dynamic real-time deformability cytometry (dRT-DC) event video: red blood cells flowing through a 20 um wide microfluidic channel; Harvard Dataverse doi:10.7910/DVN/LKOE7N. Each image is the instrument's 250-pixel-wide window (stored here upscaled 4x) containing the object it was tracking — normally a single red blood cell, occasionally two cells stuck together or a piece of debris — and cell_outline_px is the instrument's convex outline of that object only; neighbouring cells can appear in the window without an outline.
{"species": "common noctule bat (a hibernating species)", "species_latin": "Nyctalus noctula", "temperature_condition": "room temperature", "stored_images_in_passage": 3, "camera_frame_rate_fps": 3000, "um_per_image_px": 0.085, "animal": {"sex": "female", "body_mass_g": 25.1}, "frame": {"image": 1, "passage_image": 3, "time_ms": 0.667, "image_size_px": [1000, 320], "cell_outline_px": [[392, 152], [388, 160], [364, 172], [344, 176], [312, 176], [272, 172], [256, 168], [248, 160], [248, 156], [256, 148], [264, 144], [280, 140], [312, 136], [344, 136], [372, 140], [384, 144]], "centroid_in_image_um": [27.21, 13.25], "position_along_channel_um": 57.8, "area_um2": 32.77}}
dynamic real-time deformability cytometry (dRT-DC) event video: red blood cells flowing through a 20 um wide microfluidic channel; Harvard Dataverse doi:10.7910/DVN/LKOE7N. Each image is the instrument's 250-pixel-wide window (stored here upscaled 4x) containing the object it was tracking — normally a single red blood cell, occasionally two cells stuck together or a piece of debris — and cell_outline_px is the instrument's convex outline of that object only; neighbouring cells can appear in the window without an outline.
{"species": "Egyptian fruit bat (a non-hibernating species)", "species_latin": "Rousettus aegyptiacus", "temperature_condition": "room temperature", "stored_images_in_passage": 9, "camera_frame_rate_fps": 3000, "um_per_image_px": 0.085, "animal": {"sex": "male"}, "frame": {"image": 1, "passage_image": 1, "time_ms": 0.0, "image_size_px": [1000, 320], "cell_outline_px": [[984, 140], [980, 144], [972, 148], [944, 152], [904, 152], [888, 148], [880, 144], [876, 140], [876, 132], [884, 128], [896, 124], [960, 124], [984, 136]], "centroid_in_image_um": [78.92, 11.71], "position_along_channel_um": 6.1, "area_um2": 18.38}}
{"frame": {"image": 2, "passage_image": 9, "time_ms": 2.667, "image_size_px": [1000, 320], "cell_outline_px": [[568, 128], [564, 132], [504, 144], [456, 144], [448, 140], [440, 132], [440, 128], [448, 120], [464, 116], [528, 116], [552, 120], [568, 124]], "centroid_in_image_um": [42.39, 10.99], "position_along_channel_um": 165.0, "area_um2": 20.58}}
════════
■ **Requirement**
Extract the full set of entries word for word.

■ **Finished exercise**
dynamic real-time deformability cytometry (dRT-DC) event video: red blood cells flowing through a 20 um wide microfluidic channel; Harvard Dataverse doi:10.7910/DVN/LKOE7N. Each image is the instrument's 250-pixel-wide window (stored here upscaled 4x) containing the object it was tracking — normally a single red blood cell, occasionally two cells stuck together or a piece of debris — and cell_outline_px is the instrument's convex outline of that object only; neighbouring cells can appear in the window without an outline.
{"species": "common noctule bat (a hibernating species)", "species_latin": "Nyctalus noctula", "temperature_condition": "room temperature", "stored_images_in_passage": 3, "camera_frame_rate_fps": 3000, "um_per_image_px": 0.085, "animal": {"sex": "female", "body_mass_g": 25.1}, "frame": {"image": 1, "passage_image": 3, "time_ms": 0.667, "image_size_px": [1000, 320], "cell_outline_px": [[392, 152], [388, 160], [364, 172], [344, 176], [312, 176], [272, 172], [256, 168], [248, 160], [248, 156], [256, 148], [264, 144], [280, 140], [312, 136], [344, 136], [372, 140], [384, 144]], "centroid_in_image_um": [27.21, 13.25], "position_along_channel_um": 57.8, "area_um2": 32.77}}
dynamic real-time deformability cytometry (dRT-DC) event video: red blood cells flowing through a 20 um wide microfluidic channel; Harvard Dataverse doi:10.7910/DVN/LKOE7N. Each image is the instrument's 250-pixel-wide window (stored here upscaled 4x) containing the object it was tracking — normally a single red blood cell, occasionally two cells stuck together or a piece of debris — and cell_outline_px is the instrument's convex outline of that object only; neighbouring cells can appear in the window without an outline.
{"species": "Egyptian fruit bat (a non-hibernating species)", "species_latin": "Rousettus aegyptiacus", "temperature_condition": "room temperature", "stored_images_in_passage": 9, "camera_frame_rate_fps": 3000, "um_per_image_px": 0.085, "animal": {"sex": "male"}, "frame": {"image": 1, "passage_image": 1, "time_ms": 0.0, "image_size_px": [1000, 320], "cell_outline_px": [[984, 140], [980, 144], [972, 148], [944, 152], [904, 152], [888, 148], [880, 144], [876, 140], [876, 132], [884, 128], [896, 124], [960, 124], [984, 136]], "centroid_in_image_um": [78.92, 11.71], "position_along_channel_um": 6.1, "area_um2": 18.38}}
{"frame": {"image": 2, "passage_image": 9, "time_ms": 2.667, "image_size_px": [1000, 320], "cell_outline_px": [[568, 128], [564, 132], [504, 144], [456, 144], [448, 140], [440, 132], [440, 128], [448, 120], [464, 116], [528, 116], [552, 120], [568, 124]], "centroid_in_image_um": [42.39, 10.99], "position_along_channel_um": 165.0, "area_um2": 20.58}}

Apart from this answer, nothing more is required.